Due to leave the military in a couple of months, he’d purchased a mobile home close to his mother’s location in Lancaster. It was little but a excellent initial home for a young guy with a wife, two kids and a dog. But he hadn’t planned on coming home in a wheelchair.
Soon after his wife left him and his 9-year-old son and 6-year-old daughter, his mother and stepfather became his caretakers.
In the Antelope Valley, he swiftly became nicely known. The area, tucked into the farthest northeast corner of Los Angeles County and dotted by Joshua trees and sagebrush, is immensely proud of its ties to the military. The Air Force’s B-1B bomber was built right here and it was at Edwards Air Force Base that legendary test pilot Chuck Yeager became the 1st person to fly faster than the speed of sound.
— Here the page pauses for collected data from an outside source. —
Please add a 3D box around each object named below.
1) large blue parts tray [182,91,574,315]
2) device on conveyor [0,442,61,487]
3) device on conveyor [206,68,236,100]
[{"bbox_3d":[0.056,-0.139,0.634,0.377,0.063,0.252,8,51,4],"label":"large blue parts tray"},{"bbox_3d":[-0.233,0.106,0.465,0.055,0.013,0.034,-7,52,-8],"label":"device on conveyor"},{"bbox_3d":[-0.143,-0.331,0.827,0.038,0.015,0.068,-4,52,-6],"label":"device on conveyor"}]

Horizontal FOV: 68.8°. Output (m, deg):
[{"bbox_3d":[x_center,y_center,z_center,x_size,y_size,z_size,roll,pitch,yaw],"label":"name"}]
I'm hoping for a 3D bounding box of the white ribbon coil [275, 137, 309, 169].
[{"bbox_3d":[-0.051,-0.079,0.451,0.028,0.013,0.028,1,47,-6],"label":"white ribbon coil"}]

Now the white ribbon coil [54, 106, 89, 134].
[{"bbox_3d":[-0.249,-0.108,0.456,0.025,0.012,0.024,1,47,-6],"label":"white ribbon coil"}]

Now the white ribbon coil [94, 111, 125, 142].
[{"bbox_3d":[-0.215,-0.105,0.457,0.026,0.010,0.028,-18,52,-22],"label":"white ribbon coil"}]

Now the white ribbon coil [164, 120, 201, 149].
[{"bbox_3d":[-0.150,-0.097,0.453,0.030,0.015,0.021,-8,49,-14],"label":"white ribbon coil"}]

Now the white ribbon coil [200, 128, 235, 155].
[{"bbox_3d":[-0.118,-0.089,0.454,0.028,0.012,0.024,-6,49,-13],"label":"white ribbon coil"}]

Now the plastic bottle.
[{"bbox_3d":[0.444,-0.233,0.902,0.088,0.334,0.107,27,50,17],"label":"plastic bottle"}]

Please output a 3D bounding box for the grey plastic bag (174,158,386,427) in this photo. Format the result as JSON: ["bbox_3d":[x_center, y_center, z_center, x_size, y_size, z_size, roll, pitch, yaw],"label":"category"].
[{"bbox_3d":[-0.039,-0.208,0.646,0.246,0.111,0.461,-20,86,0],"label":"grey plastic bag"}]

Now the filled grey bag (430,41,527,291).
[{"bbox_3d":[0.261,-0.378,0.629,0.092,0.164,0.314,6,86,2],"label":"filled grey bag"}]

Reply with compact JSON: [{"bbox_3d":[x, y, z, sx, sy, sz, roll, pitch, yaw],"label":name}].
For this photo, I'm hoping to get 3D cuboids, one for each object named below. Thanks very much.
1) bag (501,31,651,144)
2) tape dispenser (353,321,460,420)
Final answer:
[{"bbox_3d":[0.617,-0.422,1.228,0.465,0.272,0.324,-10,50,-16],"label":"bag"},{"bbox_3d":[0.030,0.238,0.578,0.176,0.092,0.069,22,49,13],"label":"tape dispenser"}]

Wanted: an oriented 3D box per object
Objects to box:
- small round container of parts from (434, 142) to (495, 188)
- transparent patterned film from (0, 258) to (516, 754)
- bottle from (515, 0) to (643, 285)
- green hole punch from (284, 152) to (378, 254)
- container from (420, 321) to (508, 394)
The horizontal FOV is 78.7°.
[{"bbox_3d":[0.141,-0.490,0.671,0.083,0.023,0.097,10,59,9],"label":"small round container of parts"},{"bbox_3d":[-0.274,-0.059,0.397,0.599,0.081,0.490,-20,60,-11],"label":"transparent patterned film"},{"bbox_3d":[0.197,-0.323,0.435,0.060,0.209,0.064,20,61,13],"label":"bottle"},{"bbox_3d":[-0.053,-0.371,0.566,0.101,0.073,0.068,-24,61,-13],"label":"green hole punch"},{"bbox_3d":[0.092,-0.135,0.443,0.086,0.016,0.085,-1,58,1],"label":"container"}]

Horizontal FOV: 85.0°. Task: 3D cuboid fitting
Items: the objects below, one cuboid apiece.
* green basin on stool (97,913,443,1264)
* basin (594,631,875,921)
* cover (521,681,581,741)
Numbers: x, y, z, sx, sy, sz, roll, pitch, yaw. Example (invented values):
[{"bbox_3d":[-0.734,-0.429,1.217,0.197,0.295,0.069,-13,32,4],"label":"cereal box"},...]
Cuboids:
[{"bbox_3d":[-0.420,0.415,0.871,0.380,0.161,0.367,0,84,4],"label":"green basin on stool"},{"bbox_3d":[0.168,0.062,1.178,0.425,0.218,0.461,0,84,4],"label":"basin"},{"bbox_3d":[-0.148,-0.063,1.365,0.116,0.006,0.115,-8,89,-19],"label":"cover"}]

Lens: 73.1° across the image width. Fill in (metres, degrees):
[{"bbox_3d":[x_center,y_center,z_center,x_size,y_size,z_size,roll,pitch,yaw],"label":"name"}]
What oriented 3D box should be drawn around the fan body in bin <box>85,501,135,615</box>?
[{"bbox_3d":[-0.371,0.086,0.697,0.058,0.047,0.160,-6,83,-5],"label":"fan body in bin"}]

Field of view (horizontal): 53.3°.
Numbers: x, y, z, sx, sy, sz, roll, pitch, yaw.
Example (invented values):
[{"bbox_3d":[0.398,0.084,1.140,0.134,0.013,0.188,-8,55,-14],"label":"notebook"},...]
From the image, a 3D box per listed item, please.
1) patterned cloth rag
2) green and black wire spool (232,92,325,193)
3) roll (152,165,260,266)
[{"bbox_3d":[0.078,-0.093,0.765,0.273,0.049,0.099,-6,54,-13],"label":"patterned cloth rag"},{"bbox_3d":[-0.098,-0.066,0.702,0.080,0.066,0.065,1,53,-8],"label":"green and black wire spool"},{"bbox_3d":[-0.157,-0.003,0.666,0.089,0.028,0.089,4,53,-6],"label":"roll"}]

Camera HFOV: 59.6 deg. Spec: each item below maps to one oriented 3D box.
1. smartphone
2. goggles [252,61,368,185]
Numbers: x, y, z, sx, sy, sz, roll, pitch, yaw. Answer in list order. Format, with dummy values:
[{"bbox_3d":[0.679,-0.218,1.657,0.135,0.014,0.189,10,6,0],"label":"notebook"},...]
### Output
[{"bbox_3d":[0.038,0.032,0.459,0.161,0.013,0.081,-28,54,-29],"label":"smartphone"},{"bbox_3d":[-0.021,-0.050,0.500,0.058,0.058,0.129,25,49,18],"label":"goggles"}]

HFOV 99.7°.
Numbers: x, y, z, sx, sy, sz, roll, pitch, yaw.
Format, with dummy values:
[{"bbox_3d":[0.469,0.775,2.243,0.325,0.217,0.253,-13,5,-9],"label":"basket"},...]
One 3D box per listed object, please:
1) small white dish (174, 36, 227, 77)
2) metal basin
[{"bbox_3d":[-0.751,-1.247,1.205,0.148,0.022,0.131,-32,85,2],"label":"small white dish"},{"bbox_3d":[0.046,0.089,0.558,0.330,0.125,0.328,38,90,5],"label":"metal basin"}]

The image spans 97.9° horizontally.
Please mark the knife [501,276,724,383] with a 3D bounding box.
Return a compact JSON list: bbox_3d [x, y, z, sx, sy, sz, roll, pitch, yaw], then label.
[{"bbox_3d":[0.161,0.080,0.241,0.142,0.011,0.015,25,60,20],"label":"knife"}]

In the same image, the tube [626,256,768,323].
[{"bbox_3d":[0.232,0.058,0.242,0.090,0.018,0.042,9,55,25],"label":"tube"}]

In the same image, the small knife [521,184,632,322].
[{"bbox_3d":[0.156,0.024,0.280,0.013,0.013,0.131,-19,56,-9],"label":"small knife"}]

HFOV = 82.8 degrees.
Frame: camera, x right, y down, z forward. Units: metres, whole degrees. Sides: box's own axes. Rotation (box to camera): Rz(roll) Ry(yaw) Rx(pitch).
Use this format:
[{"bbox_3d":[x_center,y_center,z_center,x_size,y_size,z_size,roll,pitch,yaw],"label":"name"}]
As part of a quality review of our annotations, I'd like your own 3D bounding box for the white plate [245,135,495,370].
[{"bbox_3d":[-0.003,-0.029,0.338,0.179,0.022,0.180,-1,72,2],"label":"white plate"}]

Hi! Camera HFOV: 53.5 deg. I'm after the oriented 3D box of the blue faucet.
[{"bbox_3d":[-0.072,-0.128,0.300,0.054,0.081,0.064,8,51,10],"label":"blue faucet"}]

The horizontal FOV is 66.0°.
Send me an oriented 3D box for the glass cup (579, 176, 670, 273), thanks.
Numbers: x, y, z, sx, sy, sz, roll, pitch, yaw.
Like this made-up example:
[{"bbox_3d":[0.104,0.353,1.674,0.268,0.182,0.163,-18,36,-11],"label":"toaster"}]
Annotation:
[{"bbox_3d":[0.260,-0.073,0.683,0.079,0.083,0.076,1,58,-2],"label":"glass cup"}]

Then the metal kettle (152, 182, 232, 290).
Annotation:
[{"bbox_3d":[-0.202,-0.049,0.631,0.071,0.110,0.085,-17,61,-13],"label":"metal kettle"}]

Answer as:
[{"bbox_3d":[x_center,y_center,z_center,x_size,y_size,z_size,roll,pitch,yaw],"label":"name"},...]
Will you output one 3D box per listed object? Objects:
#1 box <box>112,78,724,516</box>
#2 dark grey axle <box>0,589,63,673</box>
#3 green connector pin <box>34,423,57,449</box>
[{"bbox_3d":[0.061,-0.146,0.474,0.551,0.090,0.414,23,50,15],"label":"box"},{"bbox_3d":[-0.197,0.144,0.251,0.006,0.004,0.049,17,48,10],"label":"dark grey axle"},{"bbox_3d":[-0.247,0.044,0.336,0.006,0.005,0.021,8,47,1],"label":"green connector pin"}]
The region, Kennedy says, includes more veterans per capita than any other place in the country.
Thus Hancock was honored usually at public events. But following the fist bumps of hello and goodbye (he can not fairly use his hand to shake somebody else’s), people would go their personal way. They assumed, some mentioned, that anyone that badly hurt have to have a enormous help group behind him. Hancock admits he let them feel that.
“I do not like to complain,” he says quietly, adding the recurring dreams of burning to death in a tank had been bad enough without revisiting them even though awake.
Then Goodreau’s students took up his trigger. He’d met her at several veterans events and trusted her adequate to open up to them.
Considering that then, he says, the nightmares have fairly much stopped as helping the students with their effort has provided him a sense of purpose. He is stunned by the magnitude of their work.
“They gave up their last summer season of high school for me,” he says in a voice filled with awe.
Truly, they gave up even more. Goodreau’s veteran projects generally finish with the summer. This year’s group, whose members have already collected their A grades, vowed to continue the project they contact Operation All The Way Home till Hancock has a new roof more than his head, hopefully by next summer season.
When asked why she’s continuing, Nicole Skinner, 17, who graduated in June and is now a college freshman, laughs.
“Just appear at him, man. Many men and women these days are complaining about their lives and you look at him and what he’s been through, and he’s still smiling and all. He’s not complaining,” she says, “He’s just so motivating.”